**** Records provided ****
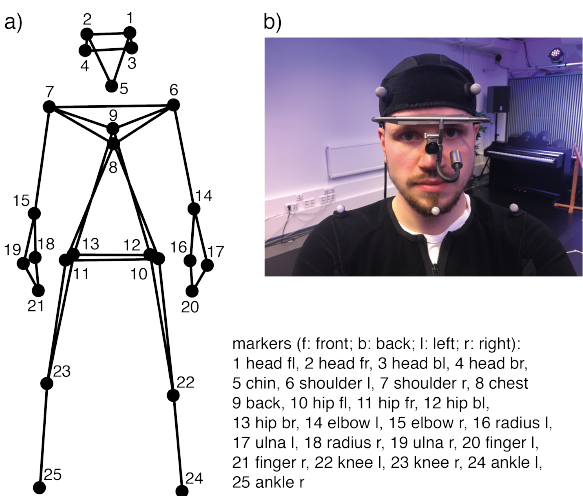
Figure 1. a) Mocap markers as a schematic representation and b) mocap markers and eye tracker attached to participant.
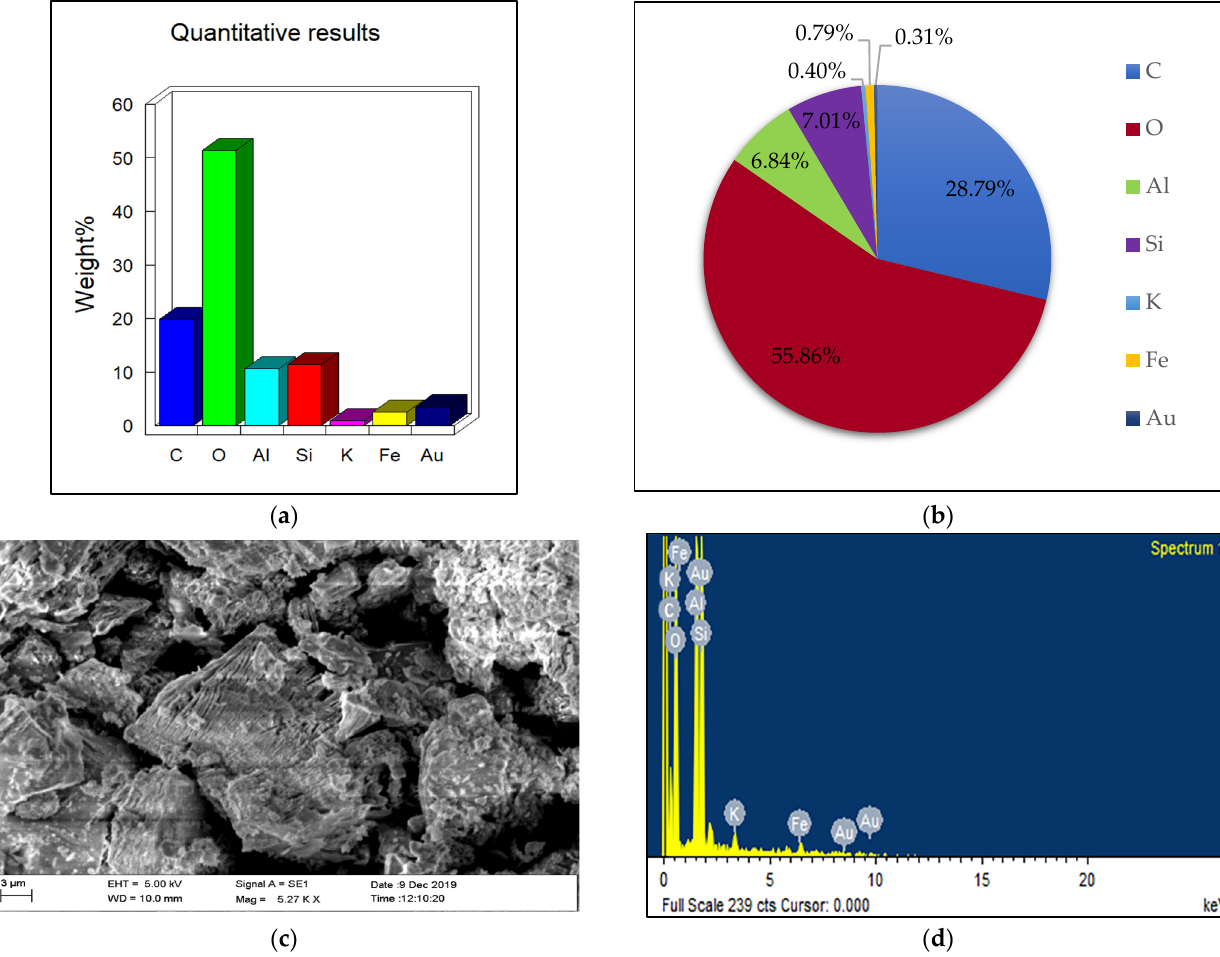
Figure 21. EDS Analysis of Byndoor sample; ( a ) elements weight (%), (b) atomic weight (%), ( c ) SEM image, ( d ) spectrum image.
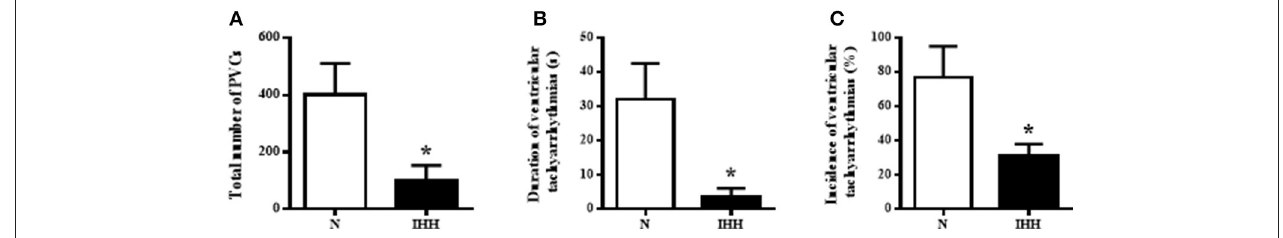
FIGURE 7 | Effect of chronic intermittent hypobaric hypoxia (IHH, black columns) on the incidence of ventricular tachyarrhythmias (tachycardia and fibrillation) (A) , total duration of ventricular tachyarrhythmias (B) and total number of premature ventricular complexes (PVCs) occurring as singles, salvos and tachycardia (C) during 10-min regional ischemia. N, normoxic group (open columns). Values are mean ± SEM, ( n = 13 in each group), * P <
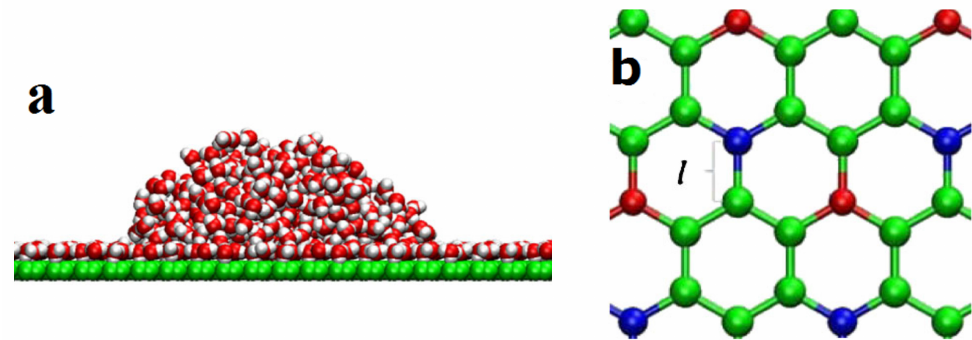
Figure 1. ( a ) A stable water droplet coexists with a thin water monolayer absorbed on a modeled solid surface. ( b ) Structure of the model solid surface with a hexagonal, charged pattern. Red presents the positive-charged atoms, and the blue presents the negative-charged atoms. (Reprinted from Ref. [70], Copyright 2009 American Physical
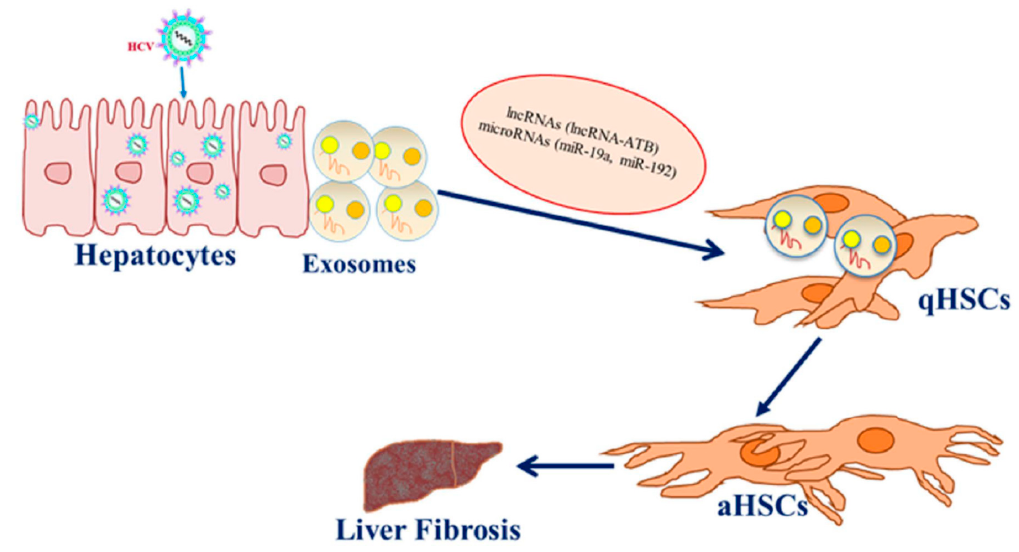
Figure 1. Exosomes carrying microRNAs and long non-coding RNAs (lncRNAs) released from hepatitis C virus (HCV)-infected hepatocytes enter into quiescent hepatic stellate cells (qHSCs) and activate hepatic stellate cells (aHSCs). This phenomenon triggers aHSCs towards liver fibrosis.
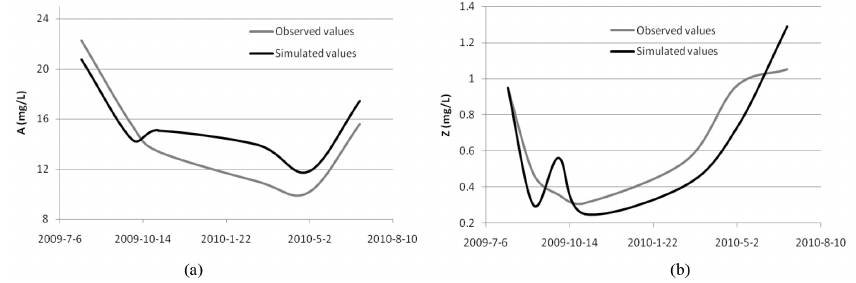
Figure 17. Validation results for phytoplankton biomass (a) and zooplankton biomass (b) at site 10.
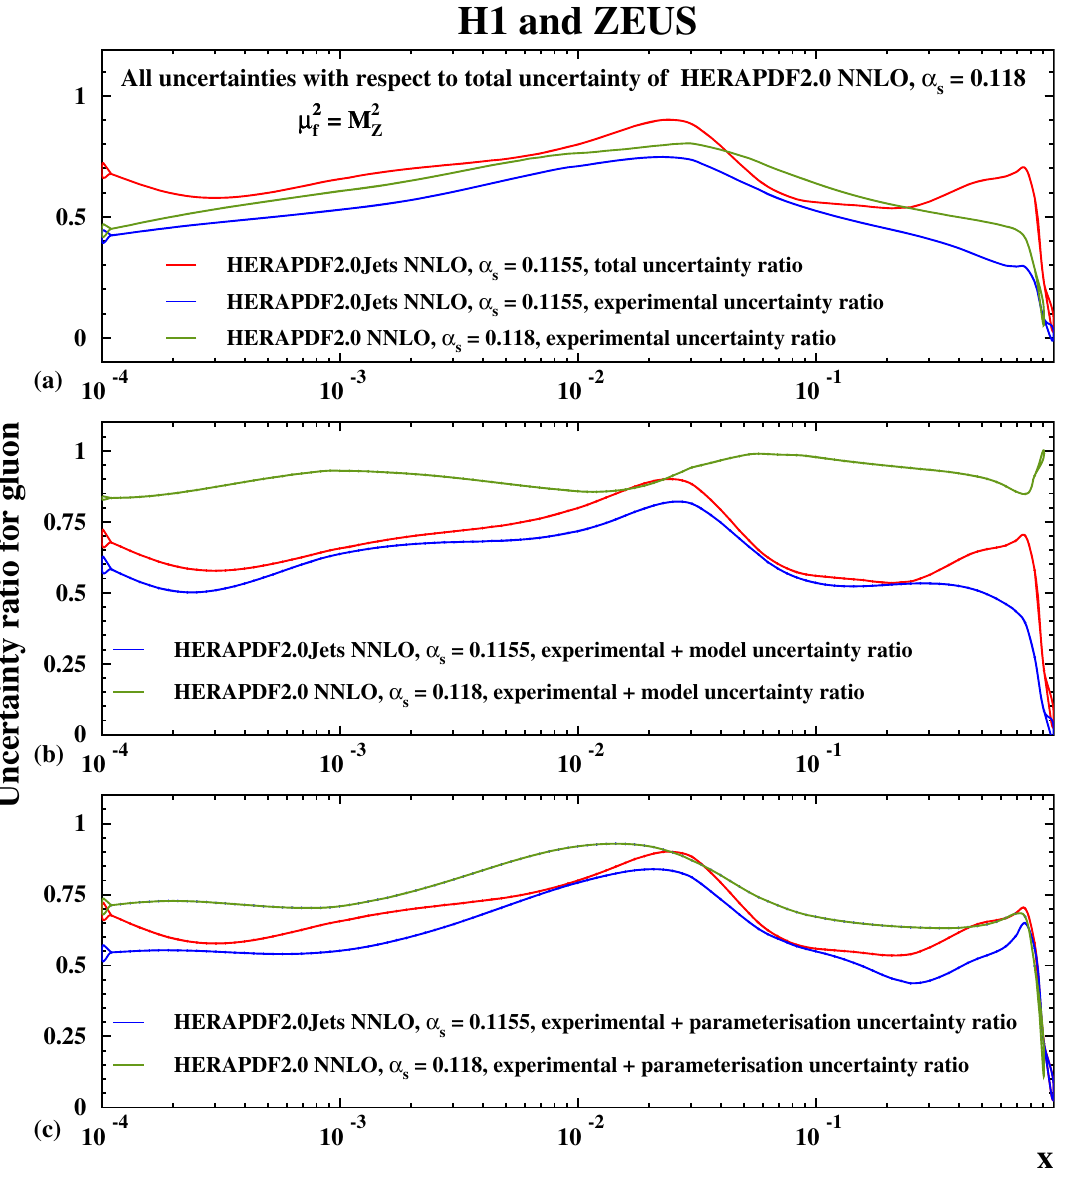
) = 0 . 1155 Z ) = 0 . 118 at the scale Z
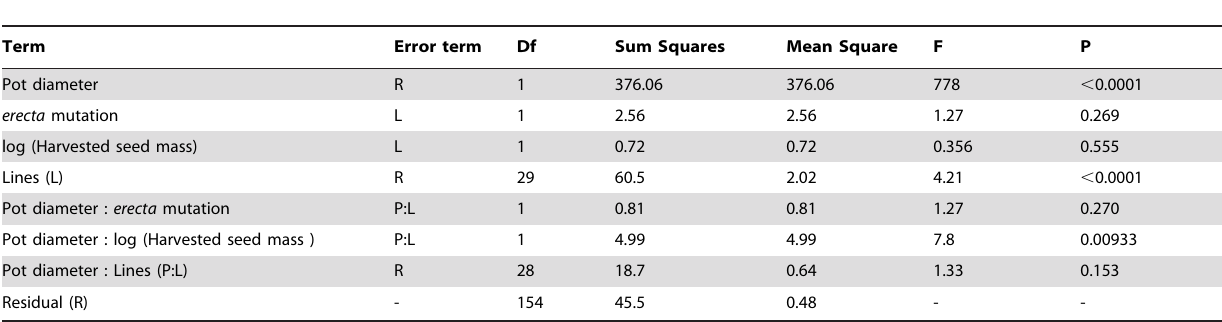
Table 5. ANOVA of the total mass of seeds with harvested seed mass fitted as an explanatory variable.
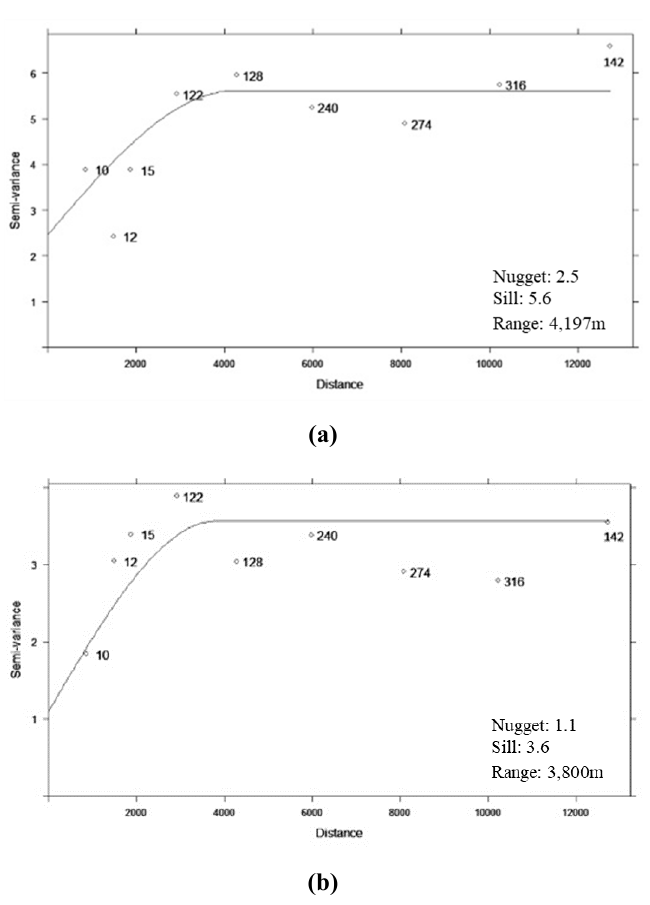
Figure 13. Experimental variogram and fitted variogram model with the 75 GCP dataset: ( a ) error X; ( b ) error Y.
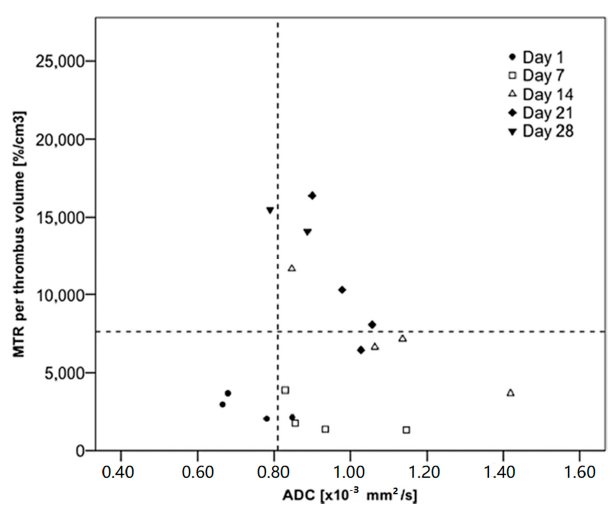
Figure 19. Percentage of magnetization transfer rate (MTR) and apparent diffusion coefficient (ADC) values measured at different time points of venous thrombosis organization. The combination of the percentage of MTR (<7620%/cm 3 ) and ADC (>0.81 × 10 − 3 mm 2 /s) had a sensitivity of 87.5% (95% confidence interval [CI], 47–99) and specificity of 83.3% (95% CI, 51–97) to identify thrombus between 7 and 14 days old, when the fibrin content would be larger. Reproduced with permission from Phinikaridou et al., 2013 [135].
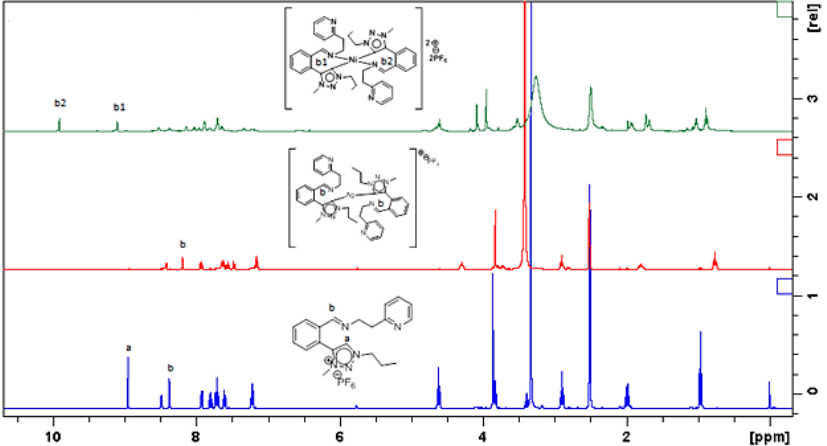
Figure 1. Stacked 1 H NMR spectra showing the disappearance of the carbene (C 5 -H) proton from the ligand precursor (blue line, position a at 8.9 ppm) to silver complex (red line) and on the formation of the nickel complex, 1 (green line).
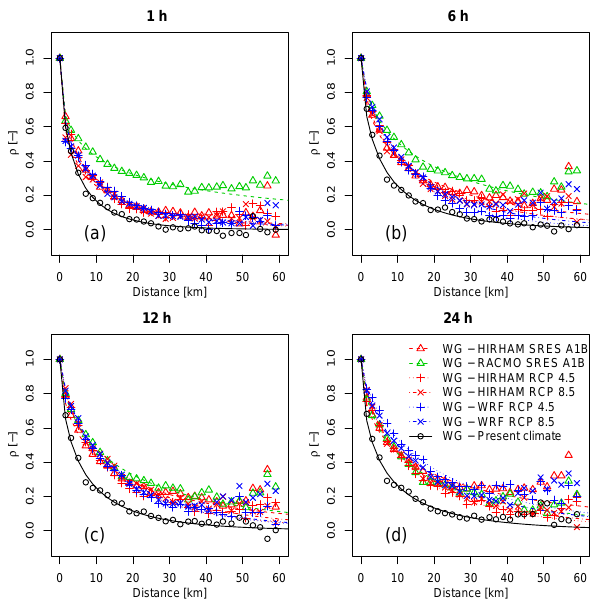
Figure 12. The unconditional spatial correlation of all T year events for perturbed WG output for event durations of 1, 6, 12, and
****
**About this task:**
Using the material above, return every line that holds the string "total".

**Response to this exercise:**
FIGURE 7 | Effect of chronic intermittent hypobaric hypoxia (IHH, black columns) on the incidence of ventricular tachyarrhythmias (tachycardia and fibrillation) (A) , total duration of ventricular tachyarrhythmias (B) and total number of premature ventricular complexes (PVCs) occurring as singles, salvos and tachycardia (C) during 10-min regional ischemia. N, normoxic group (open columns). Values are mean ± SEM, ( n = 13 in each group), * P <
Table 5. ANOVA of the total mass of seeds with harvested seed mass fitted as an explanatory variable.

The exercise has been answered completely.